- **Description of the task**:
Only reproduce the lines from the line containing "right elbow: (564, 498, 7)" onward, exactly, through the final line of the data below.
- - -
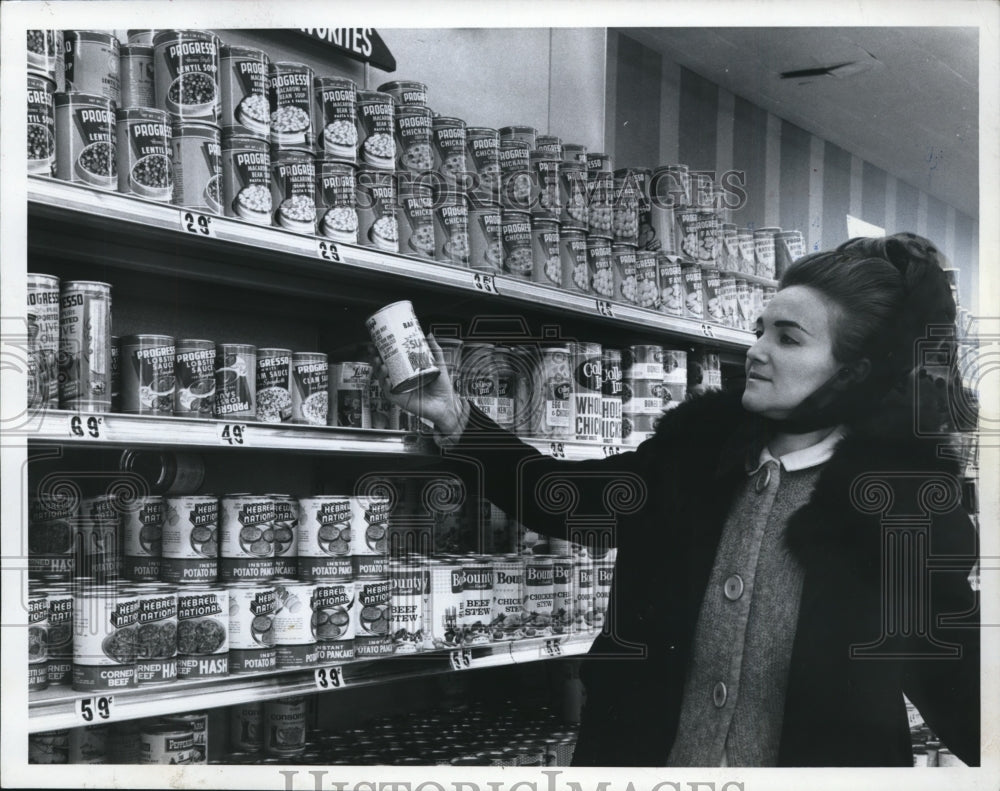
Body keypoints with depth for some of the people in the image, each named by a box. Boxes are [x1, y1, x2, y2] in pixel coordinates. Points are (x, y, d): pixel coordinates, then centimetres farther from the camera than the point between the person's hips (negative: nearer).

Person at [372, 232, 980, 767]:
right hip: (645, 753, 4)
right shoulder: (702, 440, -2)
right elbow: (564, 498, 7)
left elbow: (957, 687, -7)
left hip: (816, 757, -3)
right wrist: (453, 417, -2)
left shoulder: (912, 501, -13)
- - -
- **Task solution**:
right elbow: (564, 498, 7)
left elbow: (957, 687, -7)
left hip: (816, 757, -3)
right wrist: (453, 417, -2)
left shoulder: (912, 501, -13)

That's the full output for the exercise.